While many vampire romance books like The Vampire Diaries and The Mortal Instruments focus on the aspect of how dangerous it is for a vampire to fall in love with a human, the Twilight series really explores this concept. For example, in book one, Edward wanted to drink Bella’s blood. But once he finds himself falling in love with her, he wants to protect Bella.
In the second book New Moon, it’s revealed that vampires have a police system of sorts called the Volturi, who work to ensure that vampires do not get exposed to humans. Since Bella knew that Edward and his adopted family were vampires, she was at risk of revealing their secret. In the fourth book Breaking Dawn, it is revealed that humans and vampires can create potentially dangerous hybrids.
Despite its bad reputation and borderline unhealthy relationships, the fact that the Twilight series dove into why vampire relationships were potentially dangerous is part of the reason why that series appealed to pre-teens and teens like myself.
A second reason why vampire books appeal to teens and YA is the amount of teenage drama and angst that happens in them.
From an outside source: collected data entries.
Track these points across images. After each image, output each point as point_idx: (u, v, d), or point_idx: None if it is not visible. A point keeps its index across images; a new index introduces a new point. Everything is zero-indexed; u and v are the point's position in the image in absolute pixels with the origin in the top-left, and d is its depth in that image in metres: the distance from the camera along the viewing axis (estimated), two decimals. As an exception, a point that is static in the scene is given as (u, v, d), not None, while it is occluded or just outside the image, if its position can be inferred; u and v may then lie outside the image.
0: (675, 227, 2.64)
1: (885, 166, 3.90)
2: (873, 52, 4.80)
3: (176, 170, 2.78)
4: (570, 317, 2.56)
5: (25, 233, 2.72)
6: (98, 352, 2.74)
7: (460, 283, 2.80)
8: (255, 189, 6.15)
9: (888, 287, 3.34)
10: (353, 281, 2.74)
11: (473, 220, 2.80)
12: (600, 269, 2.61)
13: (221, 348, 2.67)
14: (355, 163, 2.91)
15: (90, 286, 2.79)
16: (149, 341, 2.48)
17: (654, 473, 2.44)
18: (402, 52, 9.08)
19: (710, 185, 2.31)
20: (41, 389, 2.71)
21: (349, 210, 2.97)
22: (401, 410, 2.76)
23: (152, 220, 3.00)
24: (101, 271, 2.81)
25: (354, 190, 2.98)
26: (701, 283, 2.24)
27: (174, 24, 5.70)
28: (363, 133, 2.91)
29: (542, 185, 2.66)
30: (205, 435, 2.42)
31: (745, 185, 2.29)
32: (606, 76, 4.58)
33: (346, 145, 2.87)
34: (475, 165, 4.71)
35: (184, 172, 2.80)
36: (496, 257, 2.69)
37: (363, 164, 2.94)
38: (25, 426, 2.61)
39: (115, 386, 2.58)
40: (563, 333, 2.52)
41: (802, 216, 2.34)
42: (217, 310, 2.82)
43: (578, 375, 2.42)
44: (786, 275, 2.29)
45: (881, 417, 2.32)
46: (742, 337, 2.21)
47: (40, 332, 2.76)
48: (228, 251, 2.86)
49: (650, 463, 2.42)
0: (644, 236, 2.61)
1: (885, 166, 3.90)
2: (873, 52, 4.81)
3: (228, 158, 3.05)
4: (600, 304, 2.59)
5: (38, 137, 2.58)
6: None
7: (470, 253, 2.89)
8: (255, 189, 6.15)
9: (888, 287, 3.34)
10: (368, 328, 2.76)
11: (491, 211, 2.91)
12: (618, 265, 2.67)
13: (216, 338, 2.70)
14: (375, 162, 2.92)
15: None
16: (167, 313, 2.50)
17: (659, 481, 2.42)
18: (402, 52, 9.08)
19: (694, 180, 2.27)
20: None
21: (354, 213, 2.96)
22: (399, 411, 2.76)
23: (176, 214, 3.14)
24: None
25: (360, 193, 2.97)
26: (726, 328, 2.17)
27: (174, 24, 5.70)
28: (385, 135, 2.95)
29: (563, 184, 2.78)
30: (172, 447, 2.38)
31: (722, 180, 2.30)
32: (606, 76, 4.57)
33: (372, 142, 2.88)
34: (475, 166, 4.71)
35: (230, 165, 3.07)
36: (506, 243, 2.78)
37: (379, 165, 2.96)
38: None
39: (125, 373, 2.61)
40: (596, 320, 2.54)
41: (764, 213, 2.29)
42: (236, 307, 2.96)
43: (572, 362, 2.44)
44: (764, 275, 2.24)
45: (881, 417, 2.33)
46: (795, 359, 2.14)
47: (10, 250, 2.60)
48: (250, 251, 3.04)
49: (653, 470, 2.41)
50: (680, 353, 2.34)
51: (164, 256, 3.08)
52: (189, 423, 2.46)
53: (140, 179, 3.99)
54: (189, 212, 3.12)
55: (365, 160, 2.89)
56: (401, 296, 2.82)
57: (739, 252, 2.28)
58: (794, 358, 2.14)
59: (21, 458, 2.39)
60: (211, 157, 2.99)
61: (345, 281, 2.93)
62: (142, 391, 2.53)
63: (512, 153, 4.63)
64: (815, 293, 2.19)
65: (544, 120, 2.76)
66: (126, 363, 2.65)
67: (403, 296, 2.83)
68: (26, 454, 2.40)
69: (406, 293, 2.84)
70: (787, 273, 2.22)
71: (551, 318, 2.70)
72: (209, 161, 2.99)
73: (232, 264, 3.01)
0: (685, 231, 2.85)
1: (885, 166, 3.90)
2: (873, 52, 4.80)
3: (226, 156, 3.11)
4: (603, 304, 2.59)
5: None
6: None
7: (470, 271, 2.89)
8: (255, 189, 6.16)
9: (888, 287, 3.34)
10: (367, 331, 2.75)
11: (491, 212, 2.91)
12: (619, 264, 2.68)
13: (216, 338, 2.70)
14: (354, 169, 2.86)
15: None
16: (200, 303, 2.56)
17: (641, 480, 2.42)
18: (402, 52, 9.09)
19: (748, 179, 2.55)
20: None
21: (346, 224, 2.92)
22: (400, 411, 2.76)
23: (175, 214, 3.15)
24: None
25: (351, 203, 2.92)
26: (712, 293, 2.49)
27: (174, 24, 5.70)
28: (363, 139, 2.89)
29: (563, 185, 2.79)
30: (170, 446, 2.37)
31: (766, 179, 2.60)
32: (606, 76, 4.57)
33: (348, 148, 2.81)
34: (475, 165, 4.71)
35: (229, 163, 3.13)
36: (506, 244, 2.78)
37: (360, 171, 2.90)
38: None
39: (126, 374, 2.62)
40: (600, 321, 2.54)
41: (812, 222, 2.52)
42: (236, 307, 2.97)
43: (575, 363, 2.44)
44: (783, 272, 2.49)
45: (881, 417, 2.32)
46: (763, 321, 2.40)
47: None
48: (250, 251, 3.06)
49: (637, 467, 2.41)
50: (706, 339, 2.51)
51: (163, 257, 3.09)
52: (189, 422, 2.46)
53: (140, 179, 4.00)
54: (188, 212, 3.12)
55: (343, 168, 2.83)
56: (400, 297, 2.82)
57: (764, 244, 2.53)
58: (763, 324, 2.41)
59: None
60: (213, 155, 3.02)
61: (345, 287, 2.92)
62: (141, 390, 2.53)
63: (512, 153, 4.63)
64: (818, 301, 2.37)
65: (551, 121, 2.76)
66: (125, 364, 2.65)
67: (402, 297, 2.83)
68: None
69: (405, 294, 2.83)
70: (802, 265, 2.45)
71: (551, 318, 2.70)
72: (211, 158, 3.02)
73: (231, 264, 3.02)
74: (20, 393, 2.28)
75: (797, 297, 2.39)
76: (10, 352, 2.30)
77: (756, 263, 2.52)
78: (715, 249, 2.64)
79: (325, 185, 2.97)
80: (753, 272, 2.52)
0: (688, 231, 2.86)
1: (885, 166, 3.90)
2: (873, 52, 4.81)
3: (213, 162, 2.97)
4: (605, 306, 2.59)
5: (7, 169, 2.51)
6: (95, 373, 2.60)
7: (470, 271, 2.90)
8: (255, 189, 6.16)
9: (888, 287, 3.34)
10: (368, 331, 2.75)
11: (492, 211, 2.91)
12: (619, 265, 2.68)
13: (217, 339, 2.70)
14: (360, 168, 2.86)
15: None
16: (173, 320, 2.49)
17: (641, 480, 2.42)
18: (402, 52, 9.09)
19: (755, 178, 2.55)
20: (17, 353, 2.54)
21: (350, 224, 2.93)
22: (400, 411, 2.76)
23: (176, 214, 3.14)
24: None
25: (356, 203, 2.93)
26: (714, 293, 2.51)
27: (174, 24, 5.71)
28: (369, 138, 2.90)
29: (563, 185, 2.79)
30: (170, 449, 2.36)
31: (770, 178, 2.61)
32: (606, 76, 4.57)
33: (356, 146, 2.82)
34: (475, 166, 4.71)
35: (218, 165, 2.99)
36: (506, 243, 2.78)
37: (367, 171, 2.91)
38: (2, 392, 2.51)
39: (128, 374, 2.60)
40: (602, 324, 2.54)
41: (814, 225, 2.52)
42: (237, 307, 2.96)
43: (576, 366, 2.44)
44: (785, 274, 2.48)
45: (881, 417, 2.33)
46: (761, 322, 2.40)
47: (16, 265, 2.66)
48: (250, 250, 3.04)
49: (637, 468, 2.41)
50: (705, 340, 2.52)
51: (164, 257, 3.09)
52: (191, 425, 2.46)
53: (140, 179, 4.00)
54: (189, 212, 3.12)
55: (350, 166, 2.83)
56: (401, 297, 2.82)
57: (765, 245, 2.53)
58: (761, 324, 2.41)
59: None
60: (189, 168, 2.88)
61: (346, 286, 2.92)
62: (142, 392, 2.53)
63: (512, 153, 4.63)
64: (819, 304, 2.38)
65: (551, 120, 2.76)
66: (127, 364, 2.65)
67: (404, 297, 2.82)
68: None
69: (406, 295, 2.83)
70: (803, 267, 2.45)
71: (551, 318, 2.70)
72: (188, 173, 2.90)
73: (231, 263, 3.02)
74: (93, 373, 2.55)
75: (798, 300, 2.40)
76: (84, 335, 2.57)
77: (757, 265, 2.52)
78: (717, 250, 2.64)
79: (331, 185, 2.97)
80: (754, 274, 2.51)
Being a teen is scary. There is no sense of permanence for anything! Everything seems to be changing — bodies, settings, interests, and possibly even friends. The lack of permanence or stability can leave a person feeling stressed out, frustrated, or scared. Many teens and young adults have feelings of loneliness and isolation.
Authors of vampire books often explore these feelings of loneliness. For example, in Millennium Snow by Bisco Hatori, the vampire Toya is lonely and frustrated. Vampires in this story seek human partners to be bonded to for 1000 years to drink their blood. However, Toya does not want to befriend humans since they will eventually die and leave him behind.
While Toya knows that if he bit his potential human partner, they’d live for 1000 years with him, he does not think it’s fair to allow someone to watch all their loved ones grow old and die while they continue living. Therefore, he isolates himself from the world and is very cold towards humans.
Another theme often explored in vampire books is the love triangle. While the love triangle is a popular trope associated with young adult books, it is an essential plot device in vampire novels. It provides a source of conflict for the characters and makes the story even more relatable to teens.
Fictional teenagers typically obsess over their crushes and will do anything if it means they get to date them. When the object of their affection rejects them, they normally focus on someone else. However, this often backfires later when the protagonist’s former crush wants to be with them, creating tension amongst the protagonist, the former crush, and the current one.
One popular vampire book protagonist that is guilty of this trope is Elena from The Vampire Diaries when she has to choose between Damon and Stefan. Other examples include Twilight where Bella has to decide between Edward and Jacob, and The Mortal Instruments where Clary has to pick between Jace and Simon.
Despite all the angst happening in the vampire books, having a character go through the same issues as teenagers allows them to cope with their feelings and makes them realize they aren’t alone.
The Fantasy Aspect
Fantasy may not be everyone’s genre, but that’s what makes the YA paranormal romance genre thrive. Vampires are mythical creatures that have stories written about them all over the world as monsters that seduce victims to drink their blood.
When authors write stories about vampires, they are charming, polite, and written to be sexy. Canonically, vampires use this as a method of drawing their victim in. However, many YA authors will often write stories about vampires rejecting their carnal nature, like in the case of Edward from Twilight and Toya from Millennium Snow.
Instead, the male leads in these stories are often written as the ideal boyfriend– someone that can protect their partner, cheer them up, and make them feel special. The vampires meet these requirements as the protagonist always seems to find themselves in danger, going through a tough time, and sharing secrets with only a vampire. Not only that, but YA authors also take into consideration how the modern way of drawing a teenager into a relationship is through acts of kindness rather than seduction.
The ideal boyfriend and re-writing centuries of fantasy literature are other reasons why vampires appeal to teens and young adults.
Final Thoughts on Vampire Books Appeal to Teens and YA
While the media may label vampire stories as “trash reads,” they fail to see what makes these types of books adored by teenagers and young adults all over the world. How vampire books appeal to our emotions provides a great distraction from typical teenage stresses.
As a teen, I really enjoyed reading vampire stories. As an adult, I appreciate what they have done for my teenage self. Although they provided unrealistic standards for dating, they did provide some much-needed entertainment and a way to cope.